--- Excerpted passage Enclosed Below ---

Seagate SkyHawk SATA Product Manual, Rev. E
6
1.1
About the Serial ATA interface
The Serial ATA interface provides several advantages over the traditional (parallel) ATA interface. The primary advantages include:
• Easy installation and configuration with true plug-and-play connectivity.
It is not necessary to set any jumpers or other configuration options.
• Thinner and more flexible cabling for improved enclosure airflow and ease of installation.
• Scalability to higher performance levels.
In addition, Serial ATA makes the transition from parallel ATA easy by providing legacy software support. Serial ATA was designed to
allow users to install a Serial ATA host adapter and Serial ATA disk drive in the current system and expect all of the existing
applications to work as normal.
The Serial ATA interface connects each disk drive in a point-to-point configuration with the Serial ATA host adapter. There is no
master/slave relationship with Serial ATA devices like there is with parallel ATA. If two drives are attached on one Serial ATA host
adapter, the host operating system views the two devices as if they were both “masters” on two separate ports. This essentially
means both drives behave as if they are Device 0 (master) devices.
The Serial ATA host adapter and drive share the function of emulating parallel ATA device behavior to provide backward
compatibility with existing host systems and software. The Command and Control Block registers, PIO and DMA data transfers, resets,
and interrupts are all emulated.

--- End of Enclosed Excerpted passage ---

Explore the material —
1) Answer these questions using the Serial ATA excerpt:
(a) What does the Serial ATA interface make it unnecessary to set during installation?
(b) How does the host operating system view two drives attached to one Serial ATA host adapter?
(c) Which functions are emulated to provide backward compatibility?
2) Continue the Serial ATA excerpt from its last sentence.

--- Extracted material Enclosed Below ---

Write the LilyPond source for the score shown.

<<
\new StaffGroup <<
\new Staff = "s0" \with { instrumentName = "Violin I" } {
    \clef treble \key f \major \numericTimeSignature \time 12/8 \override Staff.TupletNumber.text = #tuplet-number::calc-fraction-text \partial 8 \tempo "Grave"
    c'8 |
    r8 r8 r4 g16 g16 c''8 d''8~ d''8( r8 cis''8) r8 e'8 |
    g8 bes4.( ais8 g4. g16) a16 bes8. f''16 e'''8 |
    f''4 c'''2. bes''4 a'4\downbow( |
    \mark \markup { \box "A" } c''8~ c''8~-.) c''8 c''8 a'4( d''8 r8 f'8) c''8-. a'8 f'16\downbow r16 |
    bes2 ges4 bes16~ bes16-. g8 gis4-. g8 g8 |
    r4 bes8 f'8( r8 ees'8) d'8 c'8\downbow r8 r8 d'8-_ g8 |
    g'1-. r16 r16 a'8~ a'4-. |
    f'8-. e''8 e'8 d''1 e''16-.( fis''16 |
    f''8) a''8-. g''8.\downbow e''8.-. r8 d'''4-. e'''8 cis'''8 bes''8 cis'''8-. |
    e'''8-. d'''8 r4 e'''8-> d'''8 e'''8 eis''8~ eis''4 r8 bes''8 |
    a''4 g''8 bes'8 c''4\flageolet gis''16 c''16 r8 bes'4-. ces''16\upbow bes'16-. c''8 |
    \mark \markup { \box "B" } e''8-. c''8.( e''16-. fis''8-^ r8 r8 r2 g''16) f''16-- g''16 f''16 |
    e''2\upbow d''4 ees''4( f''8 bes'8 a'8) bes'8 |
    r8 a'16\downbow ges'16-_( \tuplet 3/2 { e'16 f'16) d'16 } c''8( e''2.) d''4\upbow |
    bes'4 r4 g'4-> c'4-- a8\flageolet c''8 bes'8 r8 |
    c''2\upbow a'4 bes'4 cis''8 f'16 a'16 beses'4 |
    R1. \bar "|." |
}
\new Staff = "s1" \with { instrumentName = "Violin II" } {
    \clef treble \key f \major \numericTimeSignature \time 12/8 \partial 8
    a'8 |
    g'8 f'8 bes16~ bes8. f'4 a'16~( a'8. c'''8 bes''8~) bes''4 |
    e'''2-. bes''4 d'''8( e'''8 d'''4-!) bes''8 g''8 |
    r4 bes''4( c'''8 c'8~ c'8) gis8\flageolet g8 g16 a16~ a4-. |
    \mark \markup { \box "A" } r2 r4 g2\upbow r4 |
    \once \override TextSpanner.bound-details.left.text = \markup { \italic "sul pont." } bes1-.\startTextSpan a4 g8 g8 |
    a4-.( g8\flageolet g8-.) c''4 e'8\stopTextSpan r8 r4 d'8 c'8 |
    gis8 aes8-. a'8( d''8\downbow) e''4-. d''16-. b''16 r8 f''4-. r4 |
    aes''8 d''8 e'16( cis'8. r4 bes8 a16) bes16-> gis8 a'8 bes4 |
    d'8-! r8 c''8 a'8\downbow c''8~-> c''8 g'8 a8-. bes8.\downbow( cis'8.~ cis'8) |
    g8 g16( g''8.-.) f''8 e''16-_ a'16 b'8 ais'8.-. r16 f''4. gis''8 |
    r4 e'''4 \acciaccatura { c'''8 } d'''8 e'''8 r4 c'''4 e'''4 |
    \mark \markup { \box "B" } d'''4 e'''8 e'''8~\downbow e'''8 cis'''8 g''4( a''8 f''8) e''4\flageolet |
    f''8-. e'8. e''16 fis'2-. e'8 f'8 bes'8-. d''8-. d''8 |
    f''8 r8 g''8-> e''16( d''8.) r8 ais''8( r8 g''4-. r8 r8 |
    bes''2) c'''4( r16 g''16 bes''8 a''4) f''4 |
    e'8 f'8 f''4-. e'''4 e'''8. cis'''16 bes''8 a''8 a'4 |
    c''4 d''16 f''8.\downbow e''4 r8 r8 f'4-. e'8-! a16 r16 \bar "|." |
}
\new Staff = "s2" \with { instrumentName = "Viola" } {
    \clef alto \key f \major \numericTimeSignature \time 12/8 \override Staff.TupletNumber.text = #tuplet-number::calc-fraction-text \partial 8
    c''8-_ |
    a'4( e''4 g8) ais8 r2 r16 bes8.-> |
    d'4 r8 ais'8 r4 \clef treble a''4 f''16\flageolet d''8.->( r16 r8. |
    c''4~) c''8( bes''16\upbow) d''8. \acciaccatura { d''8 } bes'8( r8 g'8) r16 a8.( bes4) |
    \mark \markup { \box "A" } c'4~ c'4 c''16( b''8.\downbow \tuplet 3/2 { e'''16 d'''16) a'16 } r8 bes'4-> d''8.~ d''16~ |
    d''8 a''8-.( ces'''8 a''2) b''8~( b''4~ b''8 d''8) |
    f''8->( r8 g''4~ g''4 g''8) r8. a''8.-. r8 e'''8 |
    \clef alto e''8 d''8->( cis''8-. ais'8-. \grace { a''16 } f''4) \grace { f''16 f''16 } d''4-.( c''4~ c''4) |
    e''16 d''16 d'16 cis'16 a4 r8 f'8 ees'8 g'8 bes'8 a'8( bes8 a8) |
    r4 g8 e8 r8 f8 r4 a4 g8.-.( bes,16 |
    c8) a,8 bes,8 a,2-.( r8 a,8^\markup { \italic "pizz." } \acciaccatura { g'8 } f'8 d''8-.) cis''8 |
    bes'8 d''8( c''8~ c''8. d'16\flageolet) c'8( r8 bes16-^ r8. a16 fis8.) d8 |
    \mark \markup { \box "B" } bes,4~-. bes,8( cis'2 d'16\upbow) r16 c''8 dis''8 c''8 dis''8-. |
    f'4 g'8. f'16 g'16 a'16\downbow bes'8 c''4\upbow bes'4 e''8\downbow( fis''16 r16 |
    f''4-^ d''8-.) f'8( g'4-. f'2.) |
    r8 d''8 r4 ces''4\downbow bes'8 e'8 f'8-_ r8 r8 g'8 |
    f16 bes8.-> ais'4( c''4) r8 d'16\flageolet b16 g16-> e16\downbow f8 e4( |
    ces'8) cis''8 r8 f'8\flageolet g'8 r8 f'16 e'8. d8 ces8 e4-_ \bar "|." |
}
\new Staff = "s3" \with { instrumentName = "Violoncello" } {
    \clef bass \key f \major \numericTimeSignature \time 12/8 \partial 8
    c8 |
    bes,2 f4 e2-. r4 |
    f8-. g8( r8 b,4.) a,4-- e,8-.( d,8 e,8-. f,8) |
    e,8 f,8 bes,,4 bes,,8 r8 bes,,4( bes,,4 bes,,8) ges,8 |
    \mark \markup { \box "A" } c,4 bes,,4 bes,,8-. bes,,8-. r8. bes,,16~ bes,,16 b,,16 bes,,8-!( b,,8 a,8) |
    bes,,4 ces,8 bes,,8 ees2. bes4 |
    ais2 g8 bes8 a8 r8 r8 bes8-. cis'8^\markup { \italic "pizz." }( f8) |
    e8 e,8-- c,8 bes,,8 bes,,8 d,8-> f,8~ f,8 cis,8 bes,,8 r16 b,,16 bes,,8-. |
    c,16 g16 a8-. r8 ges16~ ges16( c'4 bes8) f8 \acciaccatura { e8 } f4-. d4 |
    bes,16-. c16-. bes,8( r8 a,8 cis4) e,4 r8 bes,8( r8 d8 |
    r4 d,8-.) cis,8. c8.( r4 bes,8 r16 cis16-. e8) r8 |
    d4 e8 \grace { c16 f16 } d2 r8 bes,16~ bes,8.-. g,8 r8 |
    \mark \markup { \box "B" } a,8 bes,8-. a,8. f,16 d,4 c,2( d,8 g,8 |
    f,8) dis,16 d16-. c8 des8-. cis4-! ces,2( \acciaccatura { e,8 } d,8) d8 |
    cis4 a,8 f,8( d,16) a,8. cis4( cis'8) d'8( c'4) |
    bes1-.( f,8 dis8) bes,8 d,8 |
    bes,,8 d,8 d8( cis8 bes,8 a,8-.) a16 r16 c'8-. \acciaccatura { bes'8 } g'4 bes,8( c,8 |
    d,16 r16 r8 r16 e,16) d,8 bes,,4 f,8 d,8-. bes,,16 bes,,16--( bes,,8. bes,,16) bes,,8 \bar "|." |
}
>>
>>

--- End of Enclosed Extracted material ---

Task-by-task outputs —
1)
(a) Jumpers or other configuration options.
(b) It views them as if they were both "masters" on two separate ports.
(c) The Command and Control Block registers, PIO and DMA data transfers, resets, and interrupts.

2)
The Serial ATA host adapter contains a set of registers that shadow the contents of the traditional device registers, referred to as the
Shadow Register Block. All Serial ATA devices behave like Device 0 devices. For additional information about how Serial ATA emulates
parallel ATA, refer to the “Serial ATA: High Speed Serialized AT Attachment” specification. The specification can be downloaded from
www.serialata.org
.
Note
The host adapter may, optionally, emulate a master/slave environment to host software where two devices on
separate Serial ATA ports are represented to host software as a Device 0 (master) and Device 1 (slave) accessed at
the same set of host bus addresses. A host adapter that emulates a master/slave environment manages two sets
of shadow registers. This is not a typical Serial ATA environment.